宇加地を歩きました
2024年4月6日 Category: 沖縄ある記 Comment : 0
一年ぶりに行う、恩納村の地域あるき。今年は村で一番西に位置し、読谷村と境を接する字、宇加地(うかじ)である。
東に行くと塩屋、真栄田と続くが、もともと真栄田だったものが、1949(昭和24)年に塩屋とともに別れ、現在の姿になった。そのなかには与久田(よくた)、美留(びる)という集落もあり、前者は宇加地、後者は塩屋にぞくしている。
また、宇加地は恩納村の中でも一番面積が小さく、一番人口も少ない地域だが、それだけに顔の見える付き合いが日常的な、結束の固い地域といえるだろう。
当日も、想定以上に多くの住民の参加があり、楽しいユンタクをしながら歩くことができたが、声を掛ければみんなが集まる、まとまりの良さに感謝である。
地元の方と直接触れ合う機会は少ないだけに、他所から訪れた者には嬉しいひと時であるし、地域の方にも刺激になったのではないだろうか。
ナーグシクの中腹にはコージガマがあり、沖縄戦の時には100人ほどの住民が避難した。そして全員助かったことから、今でもこのガマは大切にされ、子供たちの平和学習などにも利用されている。

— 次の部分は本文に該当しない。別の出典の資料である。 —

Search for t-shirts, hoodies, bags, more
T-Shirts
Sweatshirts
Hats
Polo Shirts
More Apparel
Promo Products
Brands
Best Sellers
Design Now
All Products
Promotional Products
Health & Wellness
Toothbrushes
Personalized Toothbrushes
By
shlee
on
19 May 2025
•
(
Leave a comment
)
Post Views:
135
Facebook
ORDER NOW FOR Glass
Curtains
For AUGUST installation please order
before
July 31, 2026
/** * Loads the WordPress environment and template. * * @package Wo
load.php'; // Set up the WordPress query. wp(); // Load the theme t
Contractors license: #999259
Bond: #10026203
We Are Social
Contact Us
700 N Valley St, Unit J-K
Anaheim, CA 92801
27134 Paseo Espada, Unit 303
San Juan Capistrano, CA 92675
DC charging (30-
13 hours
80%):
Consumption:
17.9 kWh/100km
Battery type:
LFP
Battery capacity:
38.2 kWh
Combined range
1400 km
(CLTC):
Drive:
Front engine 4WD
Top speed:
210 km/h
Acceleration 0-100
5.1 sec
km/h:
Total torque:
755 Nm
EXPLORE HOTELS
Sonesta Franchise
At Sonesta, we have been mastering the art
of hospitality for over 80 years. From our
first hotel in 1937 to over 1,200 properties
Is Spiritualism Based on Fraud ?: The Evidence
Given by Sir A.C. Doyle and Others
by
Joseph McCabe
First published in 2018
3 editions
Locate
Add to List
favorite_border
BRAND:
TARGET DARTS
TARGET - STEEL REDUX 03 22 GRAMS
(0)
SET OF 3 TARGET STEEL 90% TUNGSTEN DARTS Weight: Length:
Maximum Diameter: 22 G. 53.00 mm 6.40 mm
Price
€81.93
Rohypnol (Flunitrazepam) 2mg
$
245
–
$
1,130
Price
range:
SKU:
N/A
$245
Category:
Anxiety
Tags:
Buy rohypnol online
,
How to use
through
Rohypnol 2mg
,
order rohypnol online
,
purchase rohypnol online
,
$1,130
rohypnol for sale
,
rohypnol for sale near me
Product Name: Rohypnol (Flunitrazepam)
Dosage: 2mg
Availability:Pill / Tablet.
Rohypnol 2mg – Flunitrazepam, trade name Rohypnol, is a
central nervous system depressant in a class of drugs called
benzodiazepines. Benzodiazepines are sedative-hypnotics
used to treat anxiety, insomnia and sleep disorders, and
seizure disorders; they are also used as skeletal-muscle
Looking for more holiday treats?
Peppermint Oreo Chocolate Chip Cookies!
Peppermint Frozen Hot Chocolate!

国吉家は、牛や馬などを売買するバクロー(馬喰)で財を成し、ヤンバルいちえんで知られたエーキンチュ(財産家)。今は広い跡地に草が生い茂っているが、近くの石切場から運んだ石で造られたワーフールや、カーがわずかに残り、当時の栄華をしのばせる。
また、1960年代に41連勝し、沖縄の闘牛史に名を残す名牛「ゆかり号」を育てた家でもある。県道を渡った先にある砂浜は、かつて闘牛が開かれた場所で、多くの人が見物に訪れていたという。
干潮時にしか現れない石切場は、かつて「鳩の家」を意味するホートゥヌヤーと呼ばれていた(そんなにハトが多かったんですかね)。
写真では、石切場の向こうに残波岬の一部が少し見えるが、その先端部(右端)にはかつて米軍のミサイル基地があり、発射実験の際には住民もこの場所から見ていたそうだ(危ないな~)。
ソーシのテラは、与久田の海近くにある聖地。海から流れ着いたという二つの石が守り神として祀られている。
子どもの健康や旅の安全を守る神といわれるが、「何にでも効果がある」との区長の説明には、参加者は怪訝な顔。だが、周辺地域や村外からも拝みに来るそうなので、あながち笑ってもいられないだろう。
今回の「宇加地あるき」は、地域住民の参加も多く、本当に楽しく、無事に終えることができた。ユーモアたっぷりの徳村区長にも楽しませてもらい、感謝である。宇加地のみなさん、ありがとうございました!